*Your assignment*. Please write out exactly the lines of the data below from the line holding "the wooden plank at (140,470)" through the line holding "hanging glass ball ornament (bbox=(697, 226, 730, 254))", and leave out the rest.
*** Opening Records ***
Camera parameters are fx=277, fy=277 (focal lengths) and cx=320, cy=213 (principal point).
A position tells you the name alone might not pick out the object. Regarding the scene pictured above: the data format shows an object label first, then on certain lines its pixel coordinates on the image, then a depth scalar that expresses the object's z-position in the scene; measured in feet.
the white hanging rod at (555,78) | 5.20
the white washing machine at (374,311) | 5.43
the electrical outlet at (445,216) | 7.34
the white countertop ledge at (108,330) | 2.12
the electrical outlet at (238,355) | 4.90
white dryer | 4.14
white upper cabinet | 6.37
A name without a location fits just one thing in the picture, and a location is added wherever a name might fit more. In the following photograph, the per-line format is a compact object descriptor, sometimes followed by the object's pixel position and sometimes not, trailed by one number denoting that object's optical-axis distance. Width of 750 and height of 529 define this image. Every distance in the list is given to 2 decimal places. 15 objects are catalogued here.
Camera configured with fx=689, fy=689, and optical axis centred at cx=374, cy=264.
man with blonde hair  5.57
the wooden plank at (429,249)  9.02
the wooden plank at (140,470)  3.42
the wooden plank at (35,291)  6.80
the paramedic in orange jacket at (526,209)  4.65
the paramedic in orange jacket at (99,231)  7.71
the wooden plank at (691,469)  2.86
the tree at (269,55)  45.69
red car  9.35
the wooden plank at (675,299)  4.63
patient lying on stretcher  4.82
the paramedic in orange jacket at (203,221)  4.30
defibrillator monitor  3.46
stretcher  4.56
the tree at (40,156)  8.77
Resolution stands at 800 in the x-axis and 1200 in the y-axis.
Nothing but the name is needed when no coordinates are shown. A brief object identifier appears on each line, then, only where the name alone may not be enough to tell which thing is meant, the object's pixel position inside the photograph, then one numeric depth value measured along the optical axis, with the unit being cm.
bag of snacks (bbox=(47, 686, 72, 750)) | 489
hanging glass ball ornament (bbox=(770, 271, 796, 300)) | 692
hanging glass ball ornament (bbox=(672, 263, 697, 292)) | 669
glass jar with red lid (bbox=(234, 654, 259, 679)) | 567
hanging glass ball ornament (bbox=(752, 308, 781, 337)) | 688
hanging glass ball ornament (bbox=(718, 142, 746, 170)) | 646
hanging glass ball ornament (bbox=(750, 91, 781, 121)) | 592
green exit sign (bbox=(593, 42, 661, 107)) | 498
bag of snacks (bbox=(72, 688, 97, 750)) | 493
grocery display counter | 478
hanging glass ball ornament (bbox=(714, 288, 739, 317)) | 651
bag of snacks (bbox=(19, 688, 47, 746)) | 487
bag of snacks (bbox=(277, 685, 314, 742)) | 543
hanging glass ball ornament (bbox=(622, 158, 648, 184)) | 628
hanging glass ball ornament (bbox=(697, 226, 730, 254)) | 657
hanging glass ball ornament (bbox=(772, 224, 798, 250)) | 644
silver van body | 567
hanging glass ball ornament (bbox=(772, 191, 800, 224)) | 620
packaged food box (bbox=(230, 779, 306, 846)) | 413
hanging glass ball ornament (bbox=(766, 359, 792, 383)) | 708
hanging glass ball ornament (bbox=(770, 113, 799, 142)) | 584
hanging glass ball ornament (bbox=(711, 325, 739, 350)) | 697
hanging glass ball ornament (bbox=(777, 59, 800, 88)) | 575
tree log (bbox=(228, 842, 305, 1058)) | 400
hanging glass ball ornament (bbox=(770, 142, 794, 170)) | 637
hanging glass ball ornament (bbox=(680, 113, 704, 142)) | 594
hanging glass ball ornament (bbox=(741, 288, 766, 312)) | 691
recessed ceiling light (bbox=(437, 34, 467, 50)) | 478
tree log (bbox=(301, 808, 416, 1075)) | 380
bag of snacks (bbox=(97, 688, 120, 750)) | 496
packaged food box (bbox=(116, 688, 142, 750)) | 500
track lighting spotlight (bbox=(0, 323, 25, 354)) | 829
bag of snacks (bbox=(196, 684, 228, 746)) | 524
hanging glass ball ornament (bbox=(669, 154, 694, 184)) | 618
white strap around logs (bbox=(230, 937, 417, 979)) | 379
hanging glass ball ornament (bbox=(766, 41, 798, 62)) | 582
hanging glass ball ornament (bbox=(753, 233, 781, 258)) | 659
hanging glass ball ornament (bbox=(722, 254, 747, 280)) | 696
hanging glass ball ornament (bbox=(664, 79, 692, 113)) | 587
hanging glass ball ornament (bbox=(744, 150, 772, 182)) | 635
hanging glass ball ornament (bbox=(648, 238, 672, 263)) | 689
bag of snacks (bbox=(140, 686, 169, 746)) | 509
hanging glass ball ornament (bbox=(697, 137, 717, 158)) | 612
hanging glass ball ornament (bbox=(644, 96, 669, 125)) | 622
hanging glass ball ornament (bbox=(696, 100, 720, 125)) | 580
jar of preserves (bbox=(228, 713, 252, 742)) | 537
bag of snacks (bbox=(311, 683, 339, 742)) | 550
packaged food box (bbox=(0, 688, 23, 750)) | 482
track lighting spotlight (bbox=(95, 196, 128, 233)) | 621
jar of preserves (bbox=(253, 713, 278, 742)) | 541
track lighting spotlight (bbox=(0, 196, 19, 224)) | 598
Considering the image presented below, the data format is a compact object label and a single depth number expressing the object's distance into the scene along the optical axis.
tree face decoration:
*** Closing Records ***
*Solution for this task*.
the wooden plank at (140,470)  3.42
the wooden plank at (35,291)  6.80
the paramedic in orange jacket at (526,209)  4.65
the paramedic in orange jacket at (99,231)  7.71
the wooden plank at (691,469)  2.86
the tree at (269,55)  45.69
red car  9.35
the wooden plank at (675,299)  4.63
patient lying on stretcher  4.82
the paramedic in orange jacket at (203,221)  4.30
defibrillator monitor  3.46
stretcher  4.56
the tree at (40,156)  8.77
Resolution stands at 800 in the x-axis and 1200 in the y-axis.
Nothing but the name is needed when no coordinates are shown. A brief object identifier appears on each line, then, only where the name alone may not be enough to tell which thing is meant, the object's pixel position inside the photograph, then one numeric depth value measured along the optical axis, with the unit being cm.
bag of snacks (bbox=(47, 686, 72, 750)) | 489
hanging glass ball ornament (bbox=(770, 271, 796, 300)) | 692
hanging glass ball ornament (bbox=(672, 263, 697, 292)) | 669
glass jar with red lid (bbox=(234, 654, 259, 679)) | 567
hanging glass ball ornament (bbox=(752, 308, 781, 337)) | 688
hanging glass ball ornament (bbox=(718, 142, 746, 170)) | 646
hanging glass ball ornament (bbox=(750, 91, 781, 121)) | 592
green exit sign (bbox=(593, 42, 661, 107)) | 498
bag of snacks (bbox=(72, 688, 97, 750)) | 493
grocery display counter | 478
hanging glass ball ornament (bbox=(714, 288, 739, 317)) | 651
bag of snacks (bbox=(19, 688, 47, 746)) | 487
bag of snacks (bbox=(277, 685, 314, 742)) | 543
hanging glass ball ornament (bbox=(622, 158, 648, 184)) | 628
hanging glass ball ornament (bbox=(697, 226, 730, 254)) | 657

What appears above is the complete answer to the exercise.